> _ASSIGNMENT_:
Could you reproduce every record below exactly as written?

*** Opening of DATA FOR THE TASK ***

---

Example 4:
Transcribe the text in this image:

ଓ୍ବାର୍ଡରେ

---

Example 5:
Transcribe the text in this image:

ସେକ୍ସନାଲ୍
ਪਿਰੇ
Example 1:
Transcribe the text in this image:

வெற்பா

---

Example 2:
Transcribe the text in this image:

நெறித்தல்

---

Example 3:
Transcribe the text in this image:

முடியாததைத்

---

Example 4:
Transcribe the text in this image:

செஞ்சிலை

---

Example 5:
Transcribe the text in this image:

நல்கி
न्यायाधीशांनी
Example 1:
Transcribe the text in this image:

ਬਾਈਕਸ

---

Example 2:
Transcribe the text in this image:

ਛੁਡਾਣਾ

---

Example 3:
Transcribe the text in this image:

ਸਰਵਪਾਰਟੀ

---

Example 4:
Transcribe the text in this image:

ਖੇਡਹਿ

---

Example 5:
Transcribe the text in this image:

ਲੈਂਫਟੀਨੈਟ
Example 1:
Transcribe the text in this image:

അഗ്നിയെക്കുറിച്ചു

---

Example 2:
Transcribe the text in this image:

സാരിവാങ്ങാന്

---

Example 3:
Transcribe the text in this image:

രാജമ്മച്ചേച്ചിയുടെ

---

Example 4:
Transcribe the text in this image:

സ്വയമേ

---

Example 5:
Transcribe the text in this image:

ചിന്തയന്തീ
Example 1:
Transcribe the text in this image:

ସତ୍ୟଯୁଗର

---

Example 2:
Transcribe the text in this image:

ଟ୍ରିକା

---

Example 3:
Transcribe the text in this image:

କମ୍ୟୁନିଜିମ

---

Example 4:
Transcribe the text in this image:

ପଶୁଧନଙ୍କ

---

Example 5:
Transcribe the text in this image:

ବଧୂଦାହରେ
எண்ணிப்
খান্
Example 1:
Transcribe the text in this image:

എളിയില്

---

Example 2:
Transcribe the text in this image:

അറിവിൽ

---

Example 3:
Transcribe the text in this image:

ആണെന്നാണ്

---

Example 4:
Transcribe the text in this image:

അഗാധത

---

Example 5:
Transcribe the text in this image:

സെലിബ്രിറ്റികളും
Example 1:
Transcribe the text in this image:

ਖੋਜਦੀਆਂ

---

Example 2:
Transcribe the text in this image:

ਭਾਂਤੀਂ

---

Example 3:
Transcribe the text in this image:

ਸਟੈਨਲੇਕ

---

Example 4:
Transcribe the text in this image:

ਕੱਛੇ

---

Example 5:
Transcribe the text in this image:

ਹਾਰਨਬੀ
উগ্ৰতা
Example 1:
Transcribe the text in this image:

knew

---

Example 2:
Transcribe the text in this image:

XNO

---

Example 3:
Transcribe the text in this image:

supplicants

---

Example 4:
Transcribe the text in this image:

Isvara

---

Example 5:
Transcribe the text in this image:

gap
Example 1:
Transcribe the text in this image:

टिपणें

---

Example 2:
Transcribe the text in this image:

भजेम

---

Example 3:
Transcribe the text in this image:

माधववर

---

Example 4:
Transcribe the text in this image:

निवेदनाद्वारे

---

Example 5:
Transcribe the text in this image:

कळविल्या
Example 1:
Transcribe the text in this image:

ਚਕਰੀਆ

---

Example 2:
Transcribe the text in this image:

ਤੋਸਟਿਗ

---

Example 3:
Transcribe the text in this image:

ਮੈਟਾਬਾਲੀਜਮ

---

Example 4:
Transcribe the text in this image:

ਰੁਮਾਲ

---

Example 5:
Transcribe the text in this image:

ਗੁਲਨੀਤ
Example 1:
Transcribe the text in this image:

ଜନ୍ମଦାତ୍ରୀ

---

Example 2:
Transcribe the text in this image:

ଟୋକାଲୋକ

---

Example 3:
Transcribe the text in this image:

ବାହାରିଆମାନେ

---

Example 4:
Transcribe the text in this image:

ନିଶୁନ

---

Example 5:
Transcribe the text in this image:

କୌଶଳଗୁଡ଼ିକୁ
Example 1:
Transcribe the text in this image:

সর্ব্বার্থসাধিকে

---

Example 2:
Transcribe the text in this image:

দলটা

*** Close of DATA FOR THE TASK ***

> _RESULT FOR THIS TASK_:
---

Example 4:
Transcribe the text in this image:

ଓ୍ବାର୍ଡରେ

---

Example 5:
Transcribe the text in this image:

ସେକ୍ସନାଲ୍
ਪਿਰੇ
Example 1:
Transcribe the text in this image:

வெற்பா

---

Example 2:
Transcribe the text in this image:

நெறித்தல்

---

Example 3:
Transcribe the text in this image:

முடியாததைத்

---

Example 4:
Transcribe the text in this image:

செஞ்சிலை

---

Example 5:
Transcribe the text in this image:

நல்கி
न्यायाधीशांनी
Example 1:
Transcribe the text in this image:

ਬਾਈਕਸ

---

Example 2:
Transcribe the text in this image:

ਛੁਡਾਣਾ

---

Example 3:
Transcribe the text in this image:

ਸਰਵਪਾਰਟੀ

---

Example 4:
Transcribe the text in this image:

ਖੇਡਹਿ

---

Example 5:
Transcribe the text in this image:

ਲੈਂਫਟੀਨੈਟ
Example 1:
Transcribe the text in this image:

അഗ്നിയെക്കുറിച്ചു

---

Example 2:
Transcribe the text in this image:

സാരിവാങ്ങാന്

---

Example 3:
Transcribe the text in this image:

രാജമ്മച്ചേച്ചിയുടെ

---

Example 4:
Transcribe the text in this image:

സ്വയമേ

---

Example 5:
Transcribe the text in this image:

ചിന്തയന്തീ
Example 1:
Transcribe the text in this image:

ସତ୍ୟଯୁଗର

---

Example 2:
Transcribe the text in this image:

ଟ୍ରିକା

---

Example 3:
Transcribe the text in this image:

କମ୍ୟୁନିଜିମ

---

Example 4:
Transcribe the text in this image:

ପଶୁଧନଙ୍କ

---

Example 5:
Transcribe the text in this image:

ବଧୂଦାହରେ
எண்ணிப்
খান্
Example 1:
Transcribe the text in this image:

എളിയില്

---

Example 2:
Transcribe the text in this image:

അറിവിൽ

---

Example 3:
Transcribe the text in this image:

ആണെന്നാണ്

---

Example 4:
Transcribe the text in this image:

അഗാധത

---

Example 5:
Transcribe the text in this image:

സെലിബ്രിറ്റികളും
Example 1:
Transcribe the text in this image:

ਖੋਜਦੀਆਂ

---

Example 2:
Transcribe the text in this image:

ਭਾਂਤੀਂ

---

Example 3:
Transcribe the text in this image:

ਸਟੈਨਲੇਕ

---

Example 4:
Transcribe the text in this image:

ਕੱਛੇ

---

Example 5:
Transcribe the text in this image:

ਹਾਰਨਬੀ
উগ্ৰতা
Example 1:
Transcribe the text in this image:

knew

---

Example 2:
Transcribe the text in this image:

XNO

---

Example 3:
Transcribe the text in this image:

supplicants

---

Example 4:
Transcribe the text in this image:

Isvara

---

Example 5:
Transcribe the text in this image:

gap
Example 1:
Transcribe the text in this image:

टिपणें

---

Example 2:
Transcribe the text in this image:

भजेम

---

Example 3:
Transcribe the text in this image:

माधववर

---

Example 4:
Transcribe the text in this image:

निवेदनाद्वारे

---

Example 5:
Transcribe the text in this image:

कळविल्या
Example 1:
Transcribe the text in this image:

ਚਕਰੀਆ

---

Example 2:
Transcribe the text in this image:

ਤੋਸਟਿਗ

---

Example 3:
Transcribe the text in this image:

ਮੈਟਾਬਾਲੀਜਮ

---

Example 4:
Transcribe the text in this image:

ਰੁਮਾਲ

---

Example 5:
Transcribe the text in this image:

ਗੁਲਨੀਤ
Example 1:
Transcribe the text in this image:

ଜନ୍ମଦାତ୍ରୀ

---

Example 2:
Transcribe the text in this image:

ଟୋକାଲୋକ

---

Example 3:
Transcribe the text in this image:

ବାହାରିଆମାନେ

---

Example 4:
Transcribe the text in this image:

ନିଶୁନ

---

Example 5:
Transcribe the text in this image:

କୌଶଳଗୁଡ଼ିକୁ
Example 1:
Transcribe the text in this image:

সর্ব্বার্থসাধিকে

---

Example 2:
Transcribe the text in this image:

দলটা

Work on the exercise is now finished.